Dec. 10 (Bloomberg) -- A global stock slump may have further to go, according to Tobin’s Q ratio, which compares the market value of companies to the cost of their constituent parts, CLSA Ltd. strategist Russell Napier said.

The ratio, developed in 1969 by Nobel Prize-winning economist James Tobin, shows the Standard & Poor’s 500 Index is still too expensive relative to the cost of replacing assets, said Napier. While the 39 percent drop in the index this year pushed equity prices below replacement cost, history suggests the ratio must sink further as deflation sets in, he said. The S&P may plunge another 55 percent to 400 by 2014, Napier said.

“The Q has come down to its average, however it’s not always stopped at the average,” said Napier, Institutional Investor’s top-ranked Asia strategist from 1997-1999. “It has tended to go significantly below that in long bear markets.”

Shares have fallen this year as the worst financial crisis since the Great Depression caused almost $1 trillion of bank losses and dragged the world’s largest economies into recessions. The MSCI World Index has tumbled 44 percent in 2008, set for the biggest annual decline in its four-decade history.

● Record extracts:
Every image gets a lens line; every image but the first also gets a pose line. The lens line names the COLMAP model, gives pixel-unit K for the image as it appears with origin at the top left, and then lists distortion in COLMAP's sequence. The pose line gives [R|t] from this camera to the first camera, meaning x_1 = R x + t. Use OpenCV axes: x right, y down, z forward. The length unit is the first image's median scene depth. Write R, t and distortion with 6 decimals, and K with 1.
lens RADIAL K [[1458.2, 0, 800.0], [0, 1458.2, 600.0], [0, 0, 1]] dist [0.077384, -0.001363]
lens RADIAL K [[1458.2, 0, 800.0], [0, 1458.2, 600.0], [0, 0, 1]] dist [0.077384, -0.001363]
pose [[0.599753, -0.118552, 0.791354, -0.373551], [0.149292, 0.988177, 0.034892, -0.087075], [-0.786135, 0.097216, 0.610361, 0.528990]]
* * *
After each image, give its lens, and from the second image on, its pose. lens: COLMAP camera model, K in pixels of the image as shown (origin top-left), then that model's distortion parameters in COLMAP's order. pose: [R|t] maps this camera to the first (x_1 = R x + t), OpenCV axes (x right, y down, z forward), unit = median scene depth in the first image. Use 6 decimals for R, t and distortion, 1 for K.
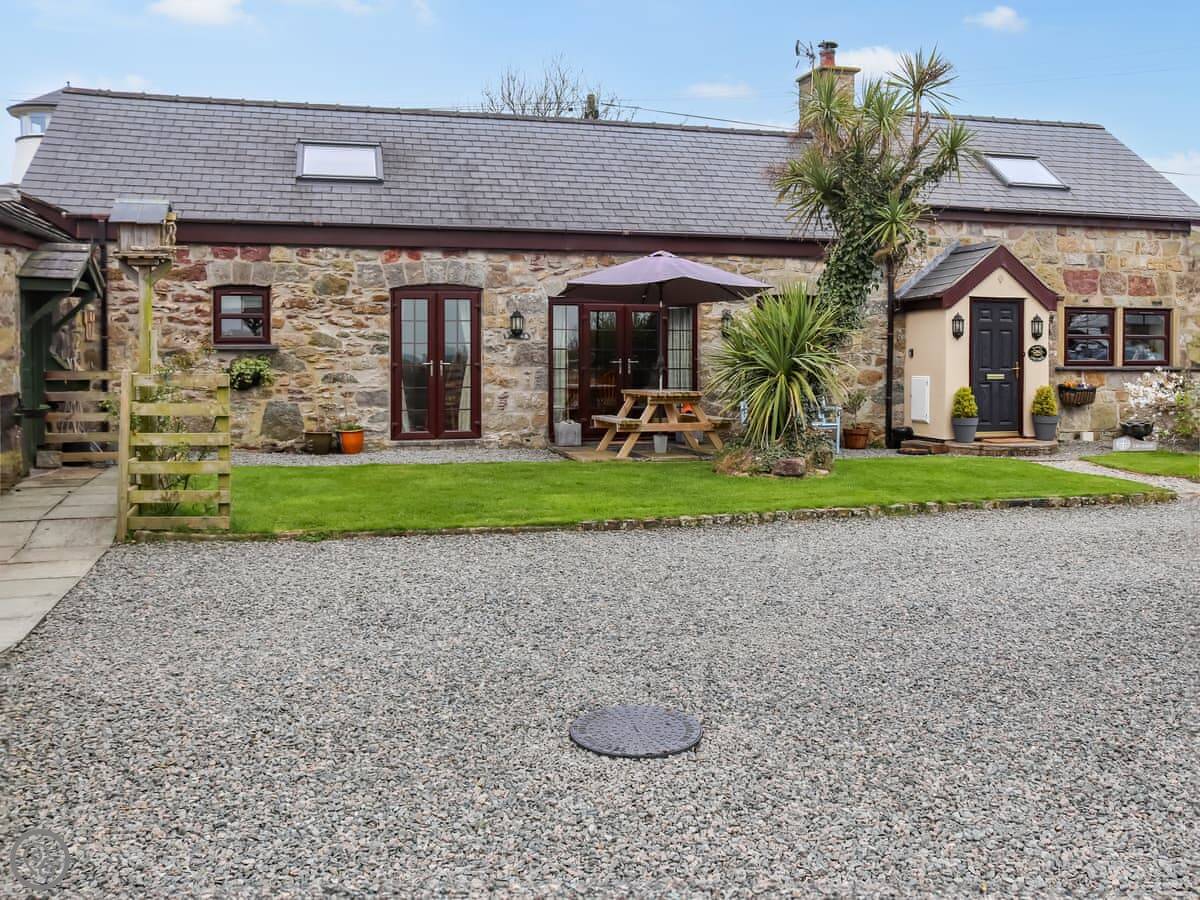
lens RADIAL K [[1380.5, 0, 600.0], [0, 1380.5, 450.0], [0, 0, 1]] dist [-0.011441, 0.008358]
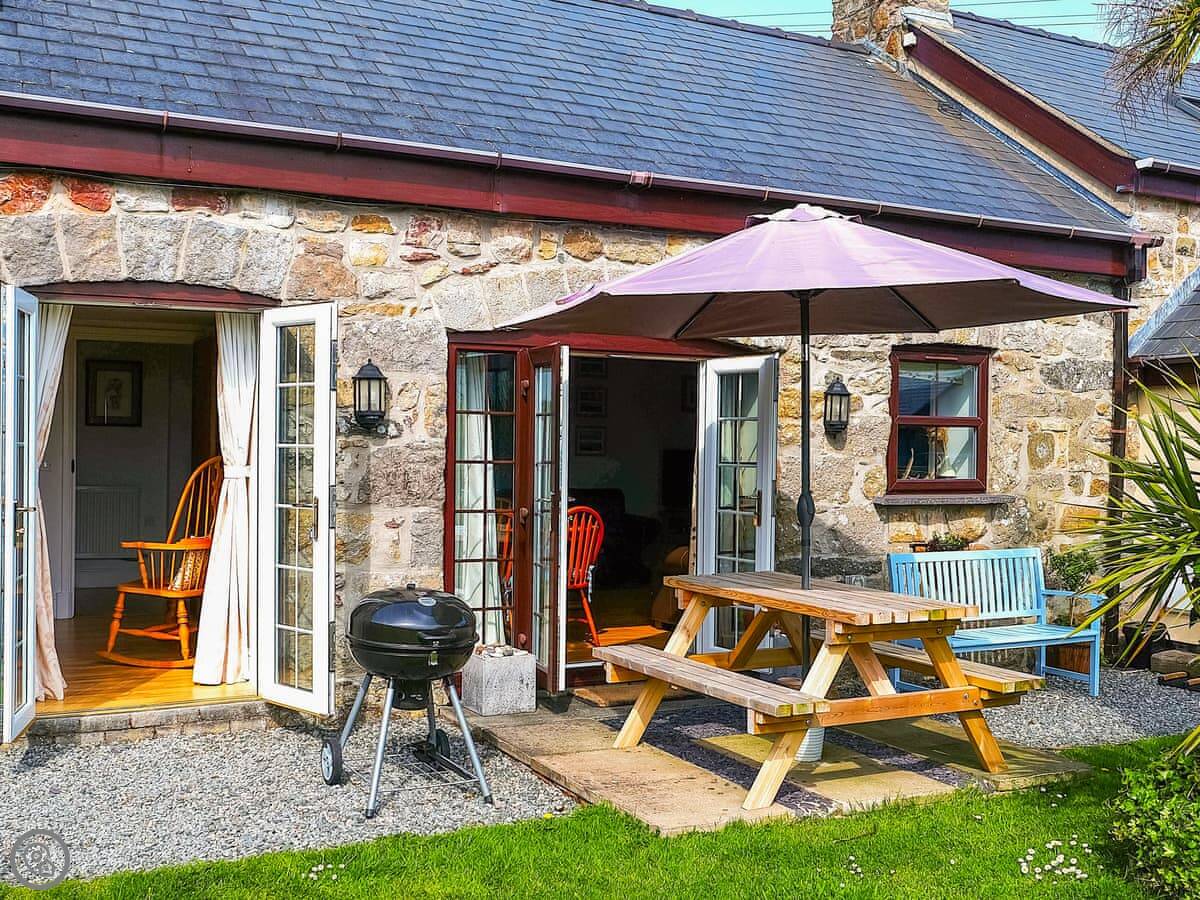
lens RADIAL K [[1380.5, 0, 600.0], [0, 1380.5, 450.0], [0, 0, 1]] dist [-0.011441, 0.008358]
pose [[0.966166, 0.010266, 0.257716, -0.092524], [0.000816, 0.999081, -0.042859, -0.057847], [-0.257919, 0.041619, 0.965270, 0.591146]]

● What you are asked to do: Could you write what comes next in the news report on Tobin's Q ratio and the global stock slump, picking up after its final sentence?

● Result:
The S&P 500 increased 0.1 percent to 889.28 as of 2:08 p.m. today in New York, erasing a 2.2 percent rally.

Bear-Market Scholar

Napier, who teaches at Edinburgh Business School and advised clients to buy oil in 2002 before it tripled, based his S&P 500 forecast on the Q ratio for U.S. equities as well as the 10-year cyclically adjusted price-to-earnings ratio, another measure of long-term value.

Before the trough in 2014, investors are likely to see a so- called bear market rally for the next two years as central bank actions delay the onset of deflation, Napier said.

“In the long run, stocks will become even cheaper,” said Brian Shepardson, who helps manage $1.9 billion at Xenia, Ohio- based James Investment Research. The firm’s James Balanced Golden Rainbow Fund beat 98 percent of similar funds this year. “There’s a likelihood of some type of rally and further pullback surpassing the lows we’ve already set.”

http://www.bloomberg.com/apps/news?pid=20601087&sid=aKNSK0gYlqB0&refer=home#

Krugman.....

http://krugman.blogs.nytimes.com/2008/12/10/q/

nakedcapitalism.....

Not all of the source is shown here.